▸ **TASK OBJECTIVE**:
When you reach the line that contains "right hip: (69, 670)", give it back exactly along with each line after it to the end of the entries; skip any pictures.

▸ **Pictured people or hands with joints**:
══════════════════════════════
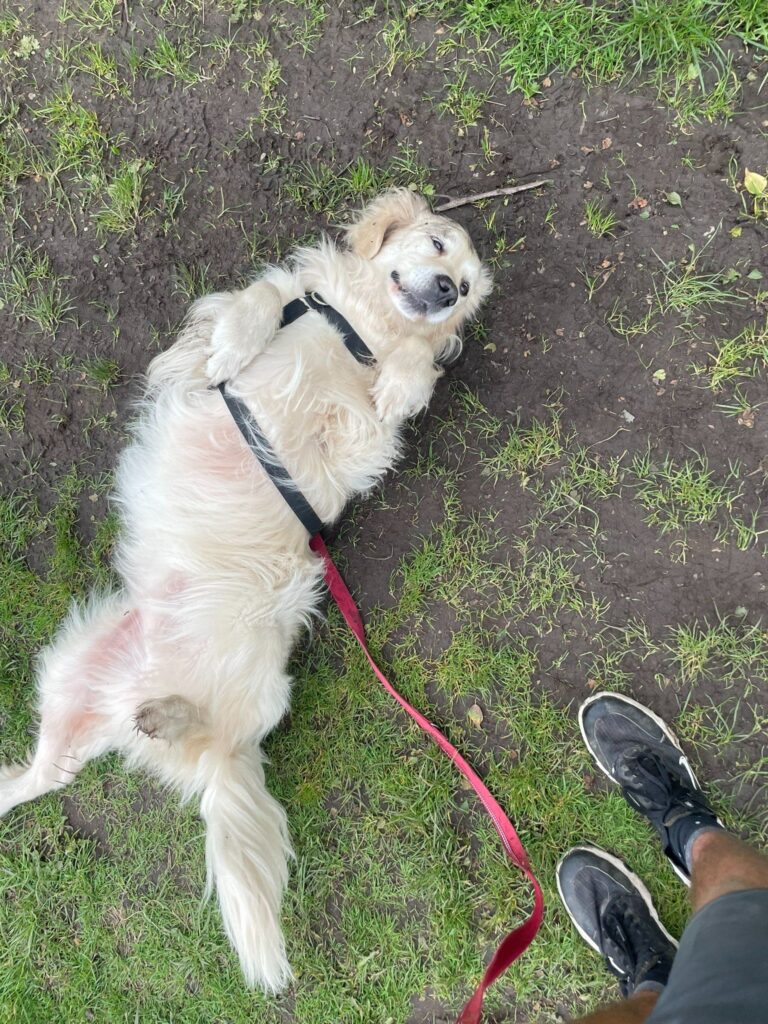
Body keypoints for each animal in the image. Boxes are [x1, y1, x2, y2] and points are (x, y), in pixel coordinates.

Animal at [0, 188, 493, 987]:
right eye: (440, 245)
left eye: (472, 288)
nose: (450, 290)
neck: (357, 325)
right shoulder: (194, 356)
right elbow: (253, 303)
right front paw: (238, 343)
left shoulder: (359, 446)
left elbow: (408, 378)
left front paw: (407, 373)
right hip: (69, 670)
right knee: (45, 774)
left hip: (258, 690)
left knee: (186, 739)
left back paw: (166, 715)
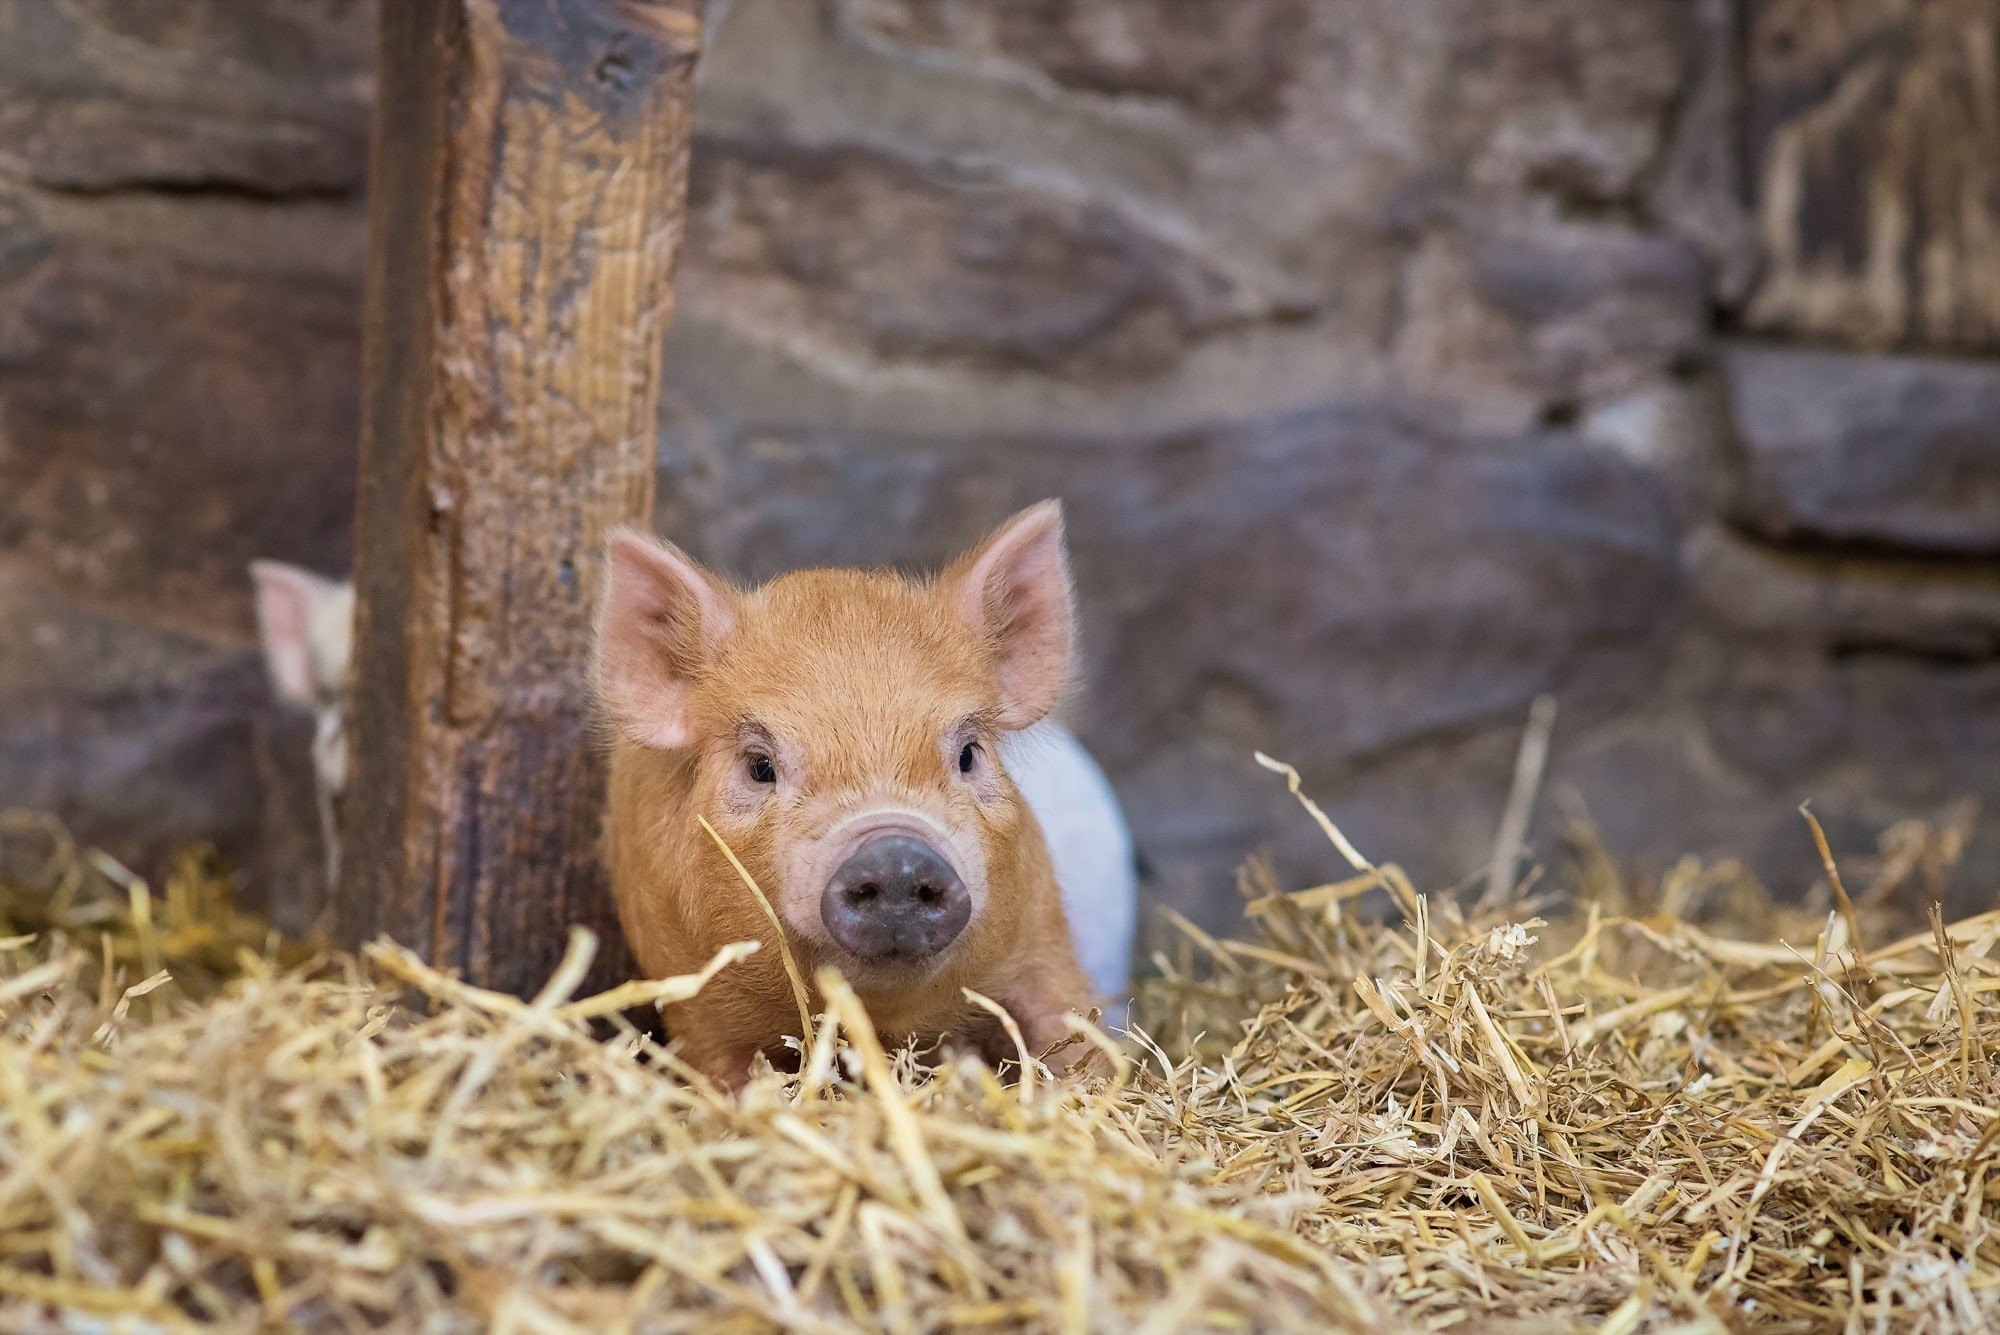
══════════════════════════════
▸ **EXERCISE RESPONSE**:
right hip: (69, 670)
right knee: (45, 774)
left hip: (258, 690)
left knee: (186, 739)
left back paw: (166, 715)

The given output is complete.